### Request
Copy all of the records below verbatim.

### Records to use
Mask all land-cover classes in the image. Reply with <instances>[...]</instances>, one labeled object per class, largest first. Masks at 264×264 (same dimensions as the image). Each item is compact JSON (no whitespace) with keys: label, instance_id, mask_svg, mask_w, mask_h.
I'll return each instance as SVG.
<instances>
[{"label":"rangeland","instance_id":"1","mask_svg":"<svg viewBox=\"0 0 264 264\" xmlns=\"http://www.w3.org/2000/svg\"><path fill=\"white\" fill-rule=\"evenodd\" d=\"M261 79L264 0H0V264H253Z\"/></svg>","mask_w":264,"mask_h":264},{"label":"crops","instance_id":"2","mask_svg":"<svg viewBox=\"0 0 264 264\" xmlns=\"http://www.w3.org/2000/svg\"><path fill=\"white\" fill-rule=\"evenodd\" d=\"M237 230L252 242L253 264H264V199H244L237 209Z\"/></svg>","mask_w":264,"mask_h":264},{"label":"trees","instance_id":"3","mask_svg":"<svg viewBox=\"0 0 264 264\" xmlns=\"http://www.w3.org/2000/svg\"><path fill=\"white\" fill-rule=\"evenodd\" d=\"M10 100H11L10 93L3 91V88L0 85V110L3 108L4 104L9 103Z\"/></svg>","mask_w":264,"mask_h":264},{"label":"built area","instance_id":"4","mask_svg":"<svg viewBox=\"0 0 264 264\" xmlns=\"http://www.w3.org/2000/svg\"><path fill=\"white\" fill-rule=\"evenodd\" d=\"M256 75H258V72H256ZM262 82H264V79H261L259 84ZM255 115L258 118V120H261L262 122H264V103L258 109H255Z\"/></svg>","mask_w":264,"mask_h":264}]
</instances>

### Completed task
Mask all land-cover classes in the image. Reply with <instances>[...]</instances>, one labeled object per class, largest first. Masks at 264×264 (same dimensions as the image). Each item is compact JSON (no whitespace) with keys: label, instance_id, mask_svg, mask_w, mask_h.
I'll return each instance as SVG.
<instances>
[{"label":"rangeland","instance_id":"1","mask_svg":"<svg viewBox=\"0 0 264 264\" xmlns=\"http://www.w3.org/2000/svg\"><path fill=\"white\" fill-rule=\"evenodd\" d=\"M261 79L264 0H0V264H253Z\"/></svg>","mask_w":264,"mask_h":264},{"label":"crops","instance_id":"2","mask_svg":"<svg viewBox=\"0 0 264 264\" xmlns=\"http://www.w3.org/2000/svg\"><path fill=\"white\" fill-rule=\"evenodd\" d=\"M237 230L252 242L253 264H264V199H244L237 209Z\"/></svg>","mask_w":264,"mask_h":264},{"label":"trees","instance_id":"3","mask_svg":"<svg viewBox=\"0 0 264 264\" xmlns=\"http://www.w3.org/2000/svg\"><path fill=\"white\" fill-rule=\"evenodd\" d=\"M10 100H11L10 93L3 91V88L0 85V110L3 108L4 104L9 103Z\"/></svg>","mask_w":264,"mask_h":264},{"label":"built area","instance_id":"4","mask_svg":"<svg viewBox=\"0 0 264 264\" xmlns=\"http://www.w3.org/2000/svg\"><path fill=\"white\" fill-rule=\"evenodd\" d=\"M256 75H258V72H256ZM262 82H264V79H261L259 84ZM255 115L258 118V120H261L262 122H264V103L258 109H255Z\"/></svg>","mask_w":264,"mask_h":264}]
</instances>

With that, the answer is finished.